Im späten 18. Jahrhundert entwickelte sich in Nord­amerika aus der Kombination von europäischen Immigrant/innen mit anarchistischen Ideen und einer starken anti-staatlichen Tradition der US-Arbei­ter/innen eine aufblühende anarchistische Stömung
. Ab den 1880er Jahren prägten anarchistisch be­einflusste Vorstellungen die entstehende revolu­tionäre Bewegung in der USA. Anarchistische Gruppen wurden überall in Nordamerika gegründet und produzierten eine Vielzahl von Zeitungen und Zeitschriften in unzähligen unterschiedlichen Sprachen.
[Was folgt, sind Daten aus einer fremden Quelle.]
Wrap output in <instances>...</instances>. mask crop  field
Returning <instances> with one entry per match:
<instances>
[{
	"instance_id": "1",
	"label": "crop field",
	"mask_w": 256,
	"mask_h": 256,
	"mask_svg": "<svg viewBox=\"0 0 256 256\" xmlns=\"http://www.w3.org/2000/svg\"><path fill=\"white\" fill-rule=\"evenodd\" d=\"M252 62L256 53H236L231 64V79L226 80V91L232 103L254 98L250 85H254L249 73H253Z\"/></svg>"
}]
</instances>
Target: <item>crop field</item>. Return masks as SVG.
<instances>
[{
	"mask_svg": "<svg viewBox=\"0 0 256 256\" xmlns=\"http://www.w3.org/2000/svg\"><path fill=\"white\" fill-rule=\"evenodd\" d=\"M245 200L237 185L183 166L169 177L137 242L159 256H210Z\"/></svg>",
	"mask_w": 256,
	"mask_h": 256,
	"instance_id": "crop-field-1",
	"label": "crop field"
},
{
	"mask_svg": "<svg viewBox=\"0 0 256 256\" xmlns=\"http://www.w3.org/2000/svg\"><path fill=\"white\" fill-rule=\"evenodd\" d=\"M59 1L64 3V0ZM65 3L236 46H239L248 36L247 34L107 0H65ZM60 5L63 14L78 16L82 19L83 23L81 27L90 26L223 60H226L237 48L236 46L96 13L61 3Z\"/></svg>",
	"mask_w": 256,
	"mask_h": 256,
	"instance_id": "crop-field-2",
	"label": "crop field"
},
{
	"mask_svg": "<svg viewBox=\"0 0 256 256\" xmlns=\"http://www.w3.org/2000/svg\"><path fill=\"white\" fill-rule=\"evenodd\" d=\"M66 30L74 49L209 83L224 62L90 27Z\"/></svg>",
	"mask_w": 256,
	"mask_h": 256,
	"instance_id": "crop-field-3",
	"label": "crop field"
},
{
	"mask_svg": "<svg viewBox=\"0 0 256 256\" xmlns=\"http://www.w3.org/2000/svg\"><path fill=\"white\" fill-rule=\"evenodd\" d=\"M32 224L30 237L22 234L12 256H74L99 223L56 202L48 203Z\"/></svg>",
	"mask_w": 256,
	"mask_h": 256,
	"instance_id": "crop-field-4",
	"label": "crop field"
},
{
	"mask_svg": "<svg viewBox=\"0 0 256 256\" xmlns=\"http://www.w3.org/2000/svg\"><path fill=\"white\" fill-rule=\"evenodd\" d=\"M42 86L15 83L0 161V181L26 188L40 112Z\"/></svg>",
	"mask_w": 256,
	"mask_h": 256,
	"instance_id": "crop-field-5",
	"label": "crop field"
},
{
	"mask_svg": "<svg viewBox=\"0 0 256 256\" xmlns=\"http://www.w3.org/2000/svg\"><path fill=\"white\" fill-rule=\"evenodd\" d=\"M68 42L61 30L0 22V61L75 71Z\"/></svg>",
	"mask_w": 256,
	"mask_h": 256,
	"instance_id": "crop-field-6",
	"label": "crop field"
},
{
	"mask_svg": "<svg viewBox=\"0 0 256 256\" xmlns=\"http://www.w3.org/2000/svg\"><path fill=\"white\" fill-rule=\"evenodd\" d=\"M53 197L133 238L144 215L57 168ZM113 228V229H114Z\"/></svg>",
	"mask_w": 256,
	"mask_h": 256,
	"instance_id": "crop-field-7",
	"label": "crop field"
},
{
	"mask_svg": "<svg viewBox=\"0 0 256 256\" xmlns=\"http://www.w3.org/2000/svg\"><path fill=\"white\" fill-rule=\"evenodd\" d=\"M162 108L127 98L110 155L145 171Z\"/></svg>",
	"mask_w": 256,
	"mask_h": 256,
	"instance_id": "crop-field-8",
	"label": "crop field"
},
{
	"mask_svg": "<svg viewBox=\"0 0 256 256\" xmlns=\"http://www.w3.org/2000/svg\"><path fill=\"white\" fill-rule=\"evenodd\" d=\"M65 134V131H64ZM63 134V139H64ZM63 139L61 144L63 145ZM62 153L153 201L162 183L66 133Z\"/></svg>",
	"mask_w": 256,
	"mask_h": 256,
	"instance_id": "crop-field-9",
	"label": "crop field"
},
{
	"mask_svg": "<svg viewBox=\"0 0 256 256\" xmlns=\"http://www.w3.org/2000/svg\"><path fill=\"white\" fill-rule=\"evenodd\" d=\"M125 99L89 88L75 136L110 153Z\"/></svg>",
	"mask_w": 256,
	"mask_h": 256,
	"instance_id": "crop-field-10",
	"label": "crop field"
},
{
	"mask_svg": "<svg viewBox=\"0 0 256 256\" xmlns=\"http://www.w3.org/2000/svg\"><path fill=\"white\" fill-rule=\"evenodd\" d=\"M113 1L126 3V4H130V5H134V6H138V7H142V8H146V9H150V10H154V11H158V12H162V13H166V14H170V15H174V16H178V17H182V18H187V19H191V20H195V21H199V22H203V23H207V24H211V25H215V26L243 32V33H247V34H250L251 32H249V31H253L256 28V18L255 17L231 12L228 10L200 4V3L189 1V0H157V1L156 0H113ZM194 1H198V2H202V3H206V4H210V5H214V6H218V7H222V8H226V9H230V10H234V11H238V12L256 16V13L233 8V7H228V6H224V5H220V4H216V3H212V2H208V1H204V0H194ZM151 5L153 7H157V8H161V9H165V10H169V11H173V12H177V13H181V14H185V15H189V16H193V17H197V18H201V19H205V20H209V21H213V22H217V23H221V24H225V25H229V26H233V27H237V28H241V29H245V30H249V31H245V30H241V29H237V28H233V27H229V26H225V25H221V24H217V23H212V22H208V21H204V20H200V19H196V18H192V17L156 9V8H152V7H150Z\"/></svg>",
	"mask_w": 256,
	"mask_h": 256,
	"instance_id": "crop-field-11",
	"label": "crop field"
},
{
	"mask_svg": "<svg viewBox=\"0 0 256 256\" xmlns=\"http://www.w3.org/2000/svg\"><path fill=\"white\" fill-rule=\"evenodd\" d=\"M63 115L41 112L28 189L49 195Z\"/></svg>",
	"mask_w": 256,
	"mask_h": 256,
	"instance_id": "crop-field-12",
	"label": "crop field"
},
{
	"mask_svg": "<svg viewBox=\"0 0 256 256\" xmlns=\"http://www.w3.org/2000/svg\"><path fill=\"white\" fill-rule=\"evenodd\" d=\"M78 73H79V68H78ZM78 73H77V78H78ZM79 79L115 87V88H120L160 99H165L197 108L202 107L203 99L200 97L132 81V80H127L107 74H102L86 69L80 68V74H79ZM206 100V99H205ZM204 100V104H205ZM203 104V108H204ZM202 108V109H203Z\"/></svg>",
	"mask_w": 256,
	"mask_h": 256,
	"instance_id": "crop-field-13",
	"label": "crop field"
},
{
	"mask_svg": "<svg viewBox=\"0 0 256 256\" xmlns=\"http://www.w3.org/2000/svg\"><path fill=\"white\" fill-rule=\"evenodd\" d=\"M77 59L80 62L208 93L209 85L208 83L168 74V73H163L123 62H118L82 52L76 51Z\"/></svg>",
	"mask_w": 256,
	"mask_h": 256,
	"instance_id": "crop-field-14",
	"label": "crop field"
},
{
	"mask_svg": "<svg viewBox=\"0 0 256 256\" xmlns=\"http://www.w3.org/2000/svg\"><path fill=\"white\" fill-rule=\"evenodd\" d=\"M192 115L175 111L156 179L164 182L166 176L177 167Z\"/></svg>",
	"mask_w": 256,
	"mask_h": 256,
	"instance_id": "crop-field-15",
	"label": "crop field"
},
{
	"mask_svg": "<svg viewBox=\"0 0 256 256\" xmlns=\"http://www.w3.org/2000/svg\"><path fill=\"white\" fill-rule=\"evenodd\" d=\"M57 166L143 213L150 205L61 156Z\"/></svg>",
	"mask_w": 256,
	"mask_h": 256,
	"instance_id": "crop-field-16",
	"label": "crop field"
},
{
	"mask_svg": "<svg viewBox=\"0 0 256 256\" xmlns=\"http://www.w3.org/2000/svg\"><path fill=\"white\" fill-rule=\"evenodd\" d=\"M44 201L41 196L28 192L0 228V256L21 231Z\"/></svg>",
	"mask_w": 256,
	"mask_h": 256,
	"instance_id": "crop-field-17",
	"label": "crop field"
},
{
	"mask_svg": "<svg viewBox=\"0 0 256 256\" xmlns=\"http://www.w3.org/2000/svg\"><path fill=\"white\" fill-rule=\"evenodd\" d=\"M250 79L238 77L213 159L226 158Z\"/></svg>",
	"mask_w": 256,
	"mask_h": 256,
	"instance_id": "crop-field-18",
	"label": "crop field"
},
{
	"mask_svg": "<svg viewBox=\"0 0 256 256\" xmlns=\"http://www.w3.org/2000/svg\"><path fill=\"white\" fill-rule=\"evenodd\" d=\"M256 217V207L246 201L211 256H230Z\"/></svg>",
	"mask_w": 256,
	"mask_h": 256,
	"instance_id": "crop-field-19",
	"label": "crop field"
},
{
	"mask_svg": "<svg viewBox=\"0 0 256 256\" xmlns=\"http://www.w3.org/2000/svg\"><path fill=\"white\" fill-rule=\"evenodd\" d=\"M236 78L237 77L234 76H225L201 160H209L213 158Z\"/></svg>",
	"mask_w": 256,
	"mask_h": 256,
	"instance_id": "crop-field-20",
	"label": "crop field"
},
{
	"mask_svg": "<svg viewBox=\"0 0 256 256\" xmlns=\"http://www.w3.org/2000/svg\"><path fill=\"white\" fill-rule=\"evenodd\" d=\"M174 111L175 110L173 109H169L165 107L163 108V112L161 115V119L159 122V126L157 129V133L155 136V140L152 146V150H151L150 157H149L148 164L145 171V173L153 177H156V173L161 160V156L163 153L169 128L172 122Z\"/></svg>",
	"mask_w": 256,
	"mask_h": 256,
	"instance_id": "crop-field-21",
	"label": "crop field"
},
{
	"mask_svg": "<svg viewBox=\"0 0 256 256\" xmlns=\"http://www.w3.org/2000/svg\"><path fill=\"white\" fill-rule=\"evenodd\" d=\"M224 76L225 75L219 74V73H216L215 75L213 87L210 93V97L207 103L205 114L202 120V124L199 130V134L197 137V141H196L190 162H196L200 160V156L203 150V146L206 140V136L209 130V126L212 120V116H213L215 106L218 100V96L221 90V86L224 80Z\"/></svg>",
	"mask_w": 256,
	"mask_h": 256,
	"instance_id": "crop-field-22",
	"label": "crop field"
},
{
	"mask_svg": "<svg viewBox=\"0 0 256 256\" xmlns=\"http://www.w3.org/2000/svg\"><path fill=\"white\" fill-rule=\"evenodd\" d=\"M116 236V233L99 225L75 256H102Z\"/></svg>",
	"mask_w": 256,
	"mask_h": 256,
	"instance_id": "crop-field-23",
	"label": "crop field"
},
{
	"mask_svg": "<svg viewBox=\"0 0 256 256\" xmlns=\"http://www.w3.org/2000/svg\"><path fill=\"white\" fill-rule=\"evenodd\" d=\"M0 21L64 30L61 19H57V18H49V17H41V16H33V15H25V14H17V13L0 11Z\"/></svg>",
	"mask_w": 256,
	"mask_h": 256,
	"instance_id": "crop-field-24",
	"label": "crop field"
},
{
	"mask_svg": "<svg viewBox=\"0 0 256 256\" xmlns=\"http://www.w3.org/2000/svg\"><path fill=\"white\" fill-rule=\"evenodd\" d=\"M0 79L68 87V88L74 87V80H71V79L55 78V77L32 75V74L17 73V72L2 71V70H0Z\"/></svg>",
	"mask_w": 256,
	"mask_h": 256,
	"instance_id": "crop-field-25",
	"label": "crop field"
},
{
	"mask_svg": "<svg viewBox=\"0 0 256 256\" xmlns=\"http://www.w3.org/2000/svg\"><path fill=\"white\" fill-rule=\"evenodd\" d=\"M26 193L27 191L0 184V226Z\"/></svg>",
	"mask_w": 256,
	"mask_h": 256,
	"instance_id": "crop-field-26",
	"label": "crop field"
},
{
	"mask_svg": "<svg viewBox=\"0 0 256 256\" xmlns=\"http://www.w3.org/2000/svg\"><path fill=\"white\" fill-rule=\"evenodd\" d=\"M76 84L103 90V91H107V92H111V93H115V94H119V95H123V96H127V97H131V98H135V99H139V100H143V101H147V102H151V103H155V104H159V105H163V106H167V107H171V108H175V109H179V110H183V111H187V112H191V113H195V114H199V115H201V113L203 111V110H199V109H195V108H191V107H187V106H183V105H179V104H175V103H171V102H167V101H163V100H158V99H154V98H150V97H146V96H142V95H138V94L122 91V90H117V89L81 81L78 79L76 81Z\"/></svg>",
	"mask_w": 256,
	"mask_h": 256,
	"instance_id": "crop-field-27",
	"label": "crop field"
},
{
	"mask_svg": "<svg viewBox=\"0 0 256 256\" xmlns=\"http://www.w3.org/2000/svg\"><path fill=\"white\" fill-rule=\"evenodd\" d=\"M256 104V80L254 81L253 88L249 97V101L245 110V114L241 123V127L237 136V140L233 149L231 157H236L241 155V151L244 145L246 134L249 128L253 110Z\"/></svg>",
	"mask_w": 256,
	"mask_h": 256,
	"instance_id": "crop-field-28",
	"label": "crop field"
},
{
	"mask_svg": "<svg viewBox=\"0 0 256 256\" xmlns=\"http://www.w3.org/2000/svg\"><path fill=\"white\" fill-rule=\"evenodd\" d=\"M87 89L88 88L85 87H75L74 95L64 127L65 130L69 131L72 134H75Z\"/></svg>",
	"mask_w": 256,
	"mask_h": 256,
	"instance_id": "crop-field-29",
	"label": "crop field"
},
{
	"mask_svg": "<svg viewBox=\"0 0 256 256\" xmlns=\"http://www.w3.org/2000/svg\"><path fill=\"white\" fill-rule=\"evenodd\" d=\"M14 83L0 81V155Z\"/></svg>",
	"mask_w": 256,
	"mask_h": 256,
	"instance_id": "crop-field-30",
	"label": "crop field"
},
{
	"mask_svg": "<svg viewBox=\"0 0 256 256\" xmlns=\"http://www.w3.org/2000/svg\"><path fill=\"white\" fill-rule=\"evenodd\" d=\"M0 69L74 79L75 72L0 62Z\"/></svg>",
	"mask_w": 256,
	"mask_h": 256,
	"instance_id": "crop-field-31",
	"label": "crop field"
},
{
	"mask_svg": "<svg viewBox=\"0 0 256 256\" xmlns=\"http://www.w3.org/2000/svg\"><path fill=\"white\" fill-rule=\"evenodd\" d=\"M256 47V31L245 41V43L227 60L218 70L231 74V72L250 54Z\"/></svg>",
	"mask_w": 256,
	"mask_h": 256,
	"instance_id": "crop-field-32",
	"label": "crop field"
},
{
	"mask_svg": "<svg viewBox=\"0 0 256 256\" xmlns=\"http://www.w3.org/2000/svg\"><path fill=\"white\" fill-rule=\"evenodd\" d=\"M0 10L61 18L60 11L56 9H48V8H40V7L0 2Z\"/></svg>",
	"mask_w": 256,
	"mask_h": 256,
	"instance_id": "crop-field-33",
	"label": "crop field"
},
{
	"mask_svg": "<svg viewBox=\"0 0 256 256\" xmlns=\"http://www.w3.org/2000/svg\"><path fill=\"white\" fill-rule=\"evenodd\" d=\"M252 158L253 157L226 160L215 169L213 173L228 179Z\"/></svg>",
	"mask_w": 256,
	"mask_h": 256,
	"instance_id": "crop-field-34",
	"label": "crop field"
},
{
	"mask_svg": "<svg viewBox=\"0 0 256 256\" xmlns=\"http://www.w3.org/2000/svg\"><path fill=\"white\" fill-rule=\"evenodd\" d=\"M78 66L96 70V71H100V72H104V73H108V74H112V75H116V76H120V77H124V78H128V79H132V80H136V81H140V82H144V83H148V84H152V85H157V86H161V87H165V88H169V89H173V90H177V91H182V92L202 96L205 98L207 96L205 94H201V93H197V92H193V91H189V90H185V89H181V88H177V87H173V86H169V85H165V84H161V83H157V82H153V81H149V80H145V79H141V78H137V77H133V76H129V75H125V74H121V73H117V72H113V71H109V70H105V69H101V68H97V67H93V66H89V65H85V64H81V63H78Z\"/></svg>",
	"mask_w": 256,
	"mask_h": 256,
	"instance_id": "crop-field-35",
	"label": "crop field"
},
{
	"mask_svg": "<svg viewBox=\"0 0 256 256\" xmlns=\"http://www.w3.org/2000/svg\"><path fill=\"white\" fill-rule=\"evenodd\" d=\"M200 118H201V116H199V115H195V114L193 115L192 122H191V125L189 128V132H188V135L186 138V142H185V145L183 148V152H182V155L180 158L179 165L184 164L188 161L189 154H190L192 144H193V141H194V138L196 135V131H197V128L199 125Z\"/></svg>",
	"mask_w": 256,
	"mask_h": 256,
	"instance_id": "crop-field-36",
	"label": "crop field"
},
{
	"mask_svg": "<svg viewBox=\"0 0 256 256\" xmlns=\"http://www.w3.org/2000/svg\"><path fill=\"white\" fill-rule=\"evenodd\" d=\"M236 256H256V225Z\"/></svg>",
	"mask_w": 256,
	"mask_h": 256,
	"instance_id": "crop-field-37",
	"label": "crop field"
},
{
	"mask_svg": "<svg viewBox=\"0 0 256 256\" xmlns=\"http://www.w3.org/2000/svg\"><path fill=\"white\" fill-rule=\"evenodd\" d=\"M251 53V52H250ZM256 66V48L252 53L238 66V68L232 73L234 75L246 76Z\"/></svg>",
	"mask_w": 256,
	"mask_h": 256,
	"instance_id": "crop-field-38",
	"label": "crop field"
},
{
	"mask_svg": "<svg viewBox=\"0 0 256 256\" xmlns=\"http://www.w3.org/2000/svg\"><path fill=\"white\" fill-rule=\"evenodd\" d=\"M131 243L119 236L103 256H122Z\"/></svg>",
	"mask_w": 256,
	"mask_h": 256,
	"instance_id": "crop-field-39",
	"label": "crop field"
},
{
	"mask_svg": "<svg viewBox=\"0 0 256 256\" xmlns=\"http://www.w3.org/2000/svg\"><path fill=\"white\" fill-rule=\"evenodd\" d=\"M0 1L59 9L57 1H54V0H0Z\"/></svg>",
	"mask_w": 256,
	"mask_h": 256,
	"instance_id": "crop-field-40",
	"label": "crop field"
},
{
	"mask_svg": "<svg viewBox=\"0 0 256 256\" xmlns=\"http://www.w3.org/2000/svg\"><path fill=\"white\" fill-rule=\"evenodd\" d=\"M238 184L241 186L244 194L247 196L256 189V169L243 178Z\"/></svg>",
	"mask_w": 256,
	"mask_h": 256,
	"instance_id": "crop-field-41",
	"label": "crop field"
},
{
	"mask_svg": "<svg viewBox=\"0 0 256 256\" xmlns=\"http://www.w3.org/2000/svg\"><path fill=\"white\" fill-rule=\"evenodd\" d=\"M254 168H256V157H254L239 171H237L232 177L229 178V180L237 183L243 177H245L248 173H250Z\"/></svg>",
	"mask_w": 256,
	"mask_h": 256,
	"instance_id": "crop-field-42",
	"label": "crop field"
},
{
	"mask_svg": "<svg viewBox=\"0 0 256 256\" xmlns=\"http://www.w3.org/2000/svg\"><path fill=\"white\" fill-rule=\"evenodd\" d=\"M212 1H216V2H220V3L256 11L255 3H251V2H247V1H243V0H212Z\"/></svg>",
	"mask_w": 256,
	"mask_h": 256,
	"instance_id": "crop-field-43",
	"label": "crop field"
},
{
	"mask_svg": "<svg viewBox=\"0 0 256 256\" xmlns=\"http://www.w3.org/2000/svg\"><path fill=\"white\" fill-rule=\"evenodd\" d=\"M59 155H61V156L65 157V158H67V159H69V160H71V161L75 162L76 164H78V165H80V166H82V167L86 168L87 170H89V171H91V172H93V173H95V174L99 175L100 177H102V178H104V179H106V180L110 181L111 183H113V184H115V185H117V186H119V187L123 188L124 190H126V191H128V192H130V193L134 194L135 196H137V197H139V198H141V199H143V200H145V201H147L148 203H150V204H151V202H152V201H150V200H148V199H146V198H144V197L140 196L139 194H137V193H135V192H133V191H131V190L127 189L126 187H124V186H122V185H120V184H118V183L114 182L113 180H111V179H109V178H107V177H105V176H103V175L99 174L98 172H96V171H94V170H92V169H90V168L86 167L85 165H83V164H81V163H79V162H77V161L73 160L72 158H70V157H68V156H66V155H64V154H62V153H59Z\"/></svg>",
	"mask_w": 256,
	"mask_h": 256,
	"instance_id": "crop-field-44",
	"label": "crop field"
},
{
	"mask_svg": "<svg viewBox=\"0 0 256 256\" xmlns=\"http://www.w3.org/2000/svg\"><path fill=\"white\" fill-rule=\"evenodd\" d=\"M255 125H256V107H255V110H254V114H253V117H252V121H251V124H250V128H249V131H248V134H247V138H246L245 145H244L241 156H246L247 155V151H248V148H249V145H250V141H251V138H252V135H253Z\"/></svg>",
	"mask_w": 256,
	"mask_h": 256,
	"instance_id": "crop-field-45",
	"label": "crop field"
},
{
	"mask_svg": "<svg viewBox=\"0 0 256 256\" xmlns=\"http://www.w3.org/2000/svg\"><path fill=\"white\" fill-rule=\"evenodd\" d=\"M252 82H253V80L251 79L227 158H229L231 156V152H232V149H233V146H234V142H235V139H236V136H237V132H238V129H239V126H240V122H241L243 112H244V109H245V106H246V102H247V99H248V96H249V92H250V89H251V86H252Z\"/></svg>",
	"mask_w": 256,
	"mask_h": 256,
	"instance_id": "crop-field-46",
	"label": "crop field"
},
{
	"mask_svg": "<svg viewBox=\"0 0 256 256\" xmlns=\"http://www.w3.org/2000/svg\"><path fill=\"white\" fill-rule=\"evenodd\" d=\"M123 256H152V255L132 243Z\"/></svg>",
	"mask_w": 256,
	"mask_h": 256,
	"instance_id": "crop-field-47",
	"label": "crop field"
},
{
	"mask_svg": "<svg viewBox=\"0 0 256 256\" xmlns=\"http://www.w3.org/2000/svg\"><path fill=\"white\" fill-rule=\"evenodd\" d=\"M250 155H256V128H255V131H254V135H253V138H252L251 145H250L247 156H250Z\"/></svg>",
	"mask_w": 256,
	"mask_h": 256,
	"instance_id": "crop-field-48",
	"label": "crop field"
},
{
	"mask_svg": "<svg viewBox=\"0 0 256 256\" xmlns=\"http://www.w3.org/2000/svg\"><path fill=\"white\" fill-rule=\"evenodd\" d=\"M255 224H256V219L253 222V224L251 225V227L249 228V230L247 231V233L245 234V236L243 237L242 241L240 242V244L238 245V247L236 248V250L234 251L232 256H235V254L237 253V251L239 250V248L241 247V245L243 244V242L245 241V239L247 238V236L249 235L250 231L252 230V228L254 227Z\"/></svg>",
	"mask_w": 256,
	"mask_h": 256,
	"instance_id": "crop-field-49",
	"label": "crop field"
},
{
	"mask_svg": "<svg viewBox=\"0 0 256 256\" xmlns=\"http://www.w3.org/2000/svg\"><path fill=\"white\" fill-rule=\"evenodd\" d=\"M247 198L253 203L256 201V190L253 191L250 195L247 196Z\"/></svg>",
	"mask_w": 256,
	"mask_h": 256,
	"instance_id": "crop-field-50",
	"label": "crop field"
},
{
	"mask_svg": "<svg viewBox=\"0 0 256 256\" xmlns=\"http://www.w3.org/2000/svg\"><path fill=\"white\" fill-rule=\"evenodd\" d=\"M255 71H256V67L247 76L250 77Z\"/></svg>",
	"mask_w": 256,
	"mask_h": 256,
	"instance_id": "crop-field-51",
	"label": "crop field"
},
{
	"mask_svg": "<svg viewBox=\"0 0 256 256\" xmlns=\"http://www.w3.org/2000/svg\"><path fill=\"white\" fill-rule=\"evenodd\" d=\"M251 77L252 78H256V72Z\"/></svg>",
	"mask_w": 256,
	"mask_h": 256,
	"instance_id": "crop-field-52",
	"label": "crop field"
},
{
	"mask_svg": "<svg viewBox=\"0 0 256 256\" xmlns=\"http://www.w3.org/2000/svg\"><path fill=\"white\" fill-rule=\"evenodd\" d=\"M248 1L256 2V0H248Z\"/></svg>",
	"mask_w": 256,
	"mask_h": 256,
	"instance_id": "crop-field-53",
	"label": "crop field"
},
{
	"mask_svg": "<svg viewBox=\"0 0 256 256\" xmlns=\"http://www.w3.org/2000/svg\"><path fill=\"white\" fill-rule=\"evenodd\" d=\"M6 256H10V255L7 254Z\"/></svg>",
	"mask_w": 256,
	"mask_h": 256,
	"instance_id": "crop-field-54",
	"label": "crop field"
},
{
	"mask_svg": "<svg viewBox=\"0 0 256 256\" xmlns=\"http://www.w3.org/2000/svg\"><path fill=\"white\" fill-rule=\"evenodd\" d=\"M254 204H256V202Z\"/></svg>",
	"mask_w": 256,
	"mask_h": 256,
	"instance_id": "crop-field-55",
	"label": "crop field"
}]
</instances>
Es war kein Zufall, dass die Anarchist/innen in Chicago im Zentrum einer Bewegung standen, die in den Gewerkschaften ein Mittel zum Erreichen einer anarchistischen Gesellschaft sahen. Seit vielen Jahren waren sie aktiv am Arbeitsplatz gewesen und hatten eine herausragende Rolle im Kampf für den 8-Stunden-Tag gespielt. Dieser Kampf hatte 1886 zu der schicksalhaften Demonstration auf dem Haymarket in Chicago geführt [an die wir noch heute am Ersten Mai gedenken].

Anarchosyndikalistische Ideen wurden auch in zahl­reichen Gruppen entwickelt, besonders in Paterson / New Jersey, wo spanische und italienische Anar­chist/innen aktiv waren. Sie schrieben zahlreiche Artikel, in denen sie über die Entwicklung des euro­päischen Snydikalismus berichteten. Und sie gründeten eine Gewerkschaft der Seidenwe­ber/innen, die später den Industrial Workers of the World (IWW) – auch Wobblies genannt – beitrat.
Die Anarchist/innen spielten auch eine wichtige Rolle bei der Verbreitung des Anarchosyndikalismus unter den Minenarbeiter/innen im Westen der USA, die zu der weiteren Entwicklung viel beigetragen haben. In dem Manifest des Kongresses, der im Januar 1905 zur Gründung der Industrial Workers of the World führte, wurden die grundlegenden Prinzipien des Anarchosyndikalismus klar benannt. Der Hauptverfasser des Manifests, Thomas J. Hagerty, war beeinflusst von den anarchosyndi­kalistischen Ideen aus Europa.

Politische Parteien


Das Originalmanifest sah keinen Spielraum für po­litische Parteien vor und erklärte, dass die Arbeiter/innen sich nach Branchen organisieren soll­ten, um „das, was durch eine wirtschaftliche Orga­nisation der arbeitenden Klasse hergestellt wird, zu nehmen und festzuhalten“.
Auf der Grundlage dieses Januar-Manifests wurde – ebenfalls in Chicago – am 27. Juni 1905 ein Kongress organisiert. Die Western Federation of Miners (WFM) stellte unter der Führung des Versammlungsvorsitzenden Bill Hayward den größten Anteil der Anwesenden. Die WFM war eine radikale Industriegewerkschaft aus dem Westen der USA, die in den Jahren zuvor eine Menge harter Auseinandersetzungen mit den Minenbesitzer/innen hatte. Die Bosse hatten sogar ihre Privatarmeen gegen die streikenden Arbei­ter/innen eingesetzt. Teilnehmende Delegierte kamen auch von sozia­listischen Organisationen, inklusive der beiden größ­ten Parteien der US-amerikanischen Sozialist/innen, der Socialist Labour Party (SLP) und der Socialist Party of America (SPA).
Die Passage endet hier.